Post
Topic
Board Legal
Re: Bitcoin he-said she-said, or, will digitally signed payment requests be needed?
by
sunnankar
on 13/09/2012, 18:45:01 UTC
Well, actually I have scenarios and have no solution to offer.

....

That being said, if there were a protocol built in and it were to become generally adopted, it would probably find itself becoming a legally recognized method shorly after as well.

Oh, I think I understand your issue now. I have been helping a few people with some .... large transactions. With the real estate transaction the Seller of the property is providing the BTC address for payment in the documents to the escrow agent. Sure, this escrow agent handles unusual transactions, one involving like 10+ chimpanzees a few years ago, but that is one work around or possible solution.

I am sure the problem could be solved with an online solution but it may take a third party or network where a payor assets an address for payment and payees can check or verify that a wallet address belongs to the payor.

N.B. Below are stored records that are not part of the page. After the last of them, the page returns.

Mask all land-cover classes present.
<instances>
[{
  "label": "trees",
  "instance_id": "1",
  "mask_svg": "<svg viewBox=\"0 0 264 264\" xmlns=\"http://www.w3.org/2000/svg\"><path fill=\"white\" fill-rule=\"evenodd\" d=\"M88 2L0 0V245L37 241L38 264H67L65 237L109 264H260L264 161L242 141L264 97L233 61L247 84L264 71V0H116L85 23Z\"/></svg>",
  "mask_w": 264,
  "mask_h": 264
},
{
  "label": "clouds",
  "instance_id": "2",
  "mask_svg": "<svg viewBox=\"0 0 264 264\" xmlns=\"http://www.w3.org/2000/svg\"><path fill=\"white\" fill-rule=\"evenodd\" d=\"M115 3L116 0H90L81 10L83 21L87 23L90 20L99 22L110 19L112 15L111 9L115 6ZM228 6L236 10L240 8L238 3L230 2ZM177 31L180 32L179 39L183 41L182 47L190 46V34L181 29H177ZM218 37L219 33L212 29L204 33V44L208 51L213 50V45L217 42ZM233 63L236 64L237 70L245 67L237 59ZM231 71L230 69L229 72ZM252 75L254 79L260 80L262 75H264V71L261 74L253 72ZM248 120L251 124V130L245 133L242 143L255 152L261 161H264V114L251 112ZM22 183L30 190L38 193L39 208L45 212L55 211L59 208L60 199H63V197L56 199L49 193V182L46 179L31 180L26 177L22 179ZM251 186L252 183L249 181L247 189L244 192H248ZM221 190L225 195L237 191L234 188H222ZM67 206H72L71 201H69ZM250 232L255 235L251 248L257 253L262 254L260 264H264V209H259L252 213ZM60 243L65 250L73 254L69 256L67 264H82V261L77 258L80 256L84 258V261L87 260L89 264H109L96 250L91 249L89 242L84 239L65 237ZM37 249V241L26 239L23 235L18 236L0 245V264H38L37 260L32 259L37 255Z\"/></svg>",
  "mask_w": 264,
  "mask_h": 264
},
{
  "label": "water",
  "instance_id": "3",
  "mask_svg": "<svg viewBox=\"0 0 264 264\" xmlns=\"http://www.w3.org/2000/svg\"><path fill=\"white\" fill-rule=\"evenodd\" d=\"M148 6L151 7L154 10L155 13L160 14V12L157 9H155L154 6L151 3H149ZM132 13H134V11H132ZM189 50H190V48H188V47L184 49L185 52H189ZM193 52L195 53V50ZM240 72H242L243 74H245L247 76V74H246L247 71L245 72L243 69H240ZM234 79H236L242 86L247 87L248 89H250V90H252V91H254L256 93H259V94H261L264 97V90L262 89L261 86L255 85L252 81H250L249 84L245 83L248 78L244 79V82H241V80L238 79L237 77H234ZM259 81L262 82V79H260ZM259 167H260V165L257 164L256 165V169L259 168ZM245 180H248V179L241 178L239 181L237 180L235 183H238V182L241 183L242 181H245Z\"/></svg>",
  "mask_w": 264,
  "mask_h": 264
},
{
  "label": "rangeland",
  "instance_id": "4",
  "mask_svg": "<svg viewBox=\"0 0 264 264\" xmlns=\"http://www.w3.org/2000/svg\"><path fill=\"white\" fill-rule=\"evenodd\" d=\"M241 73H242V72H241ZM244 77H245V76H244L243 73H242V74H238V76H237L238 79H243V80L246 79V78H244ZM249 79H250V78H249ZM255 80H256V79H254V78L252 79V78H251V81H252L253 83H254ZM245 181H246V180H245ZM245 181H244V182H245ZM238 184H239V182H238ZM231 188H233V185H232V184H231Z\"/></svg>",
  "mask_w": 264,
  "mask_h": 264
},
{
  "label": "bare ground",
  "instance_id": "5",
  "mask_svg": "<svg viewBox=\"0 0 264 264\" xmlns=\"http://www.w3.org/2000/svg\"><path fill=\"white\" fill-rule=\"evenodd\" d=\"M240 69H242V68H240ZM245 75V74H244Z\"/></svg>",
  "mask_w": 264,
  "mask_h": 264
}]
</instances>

By analogy, the individual assets that X LLC exists with Y being the registered agent and the other party can verify via the Secretary of State website that X LLC exists and who the registered agent. A similar method could be implemented where X LLC provides a central location, whether a party or network, with a public key and then on X's website can assert they control a particular wallet for payment purposes and the payee can verify. I would think a protocol could be built to accomplish this.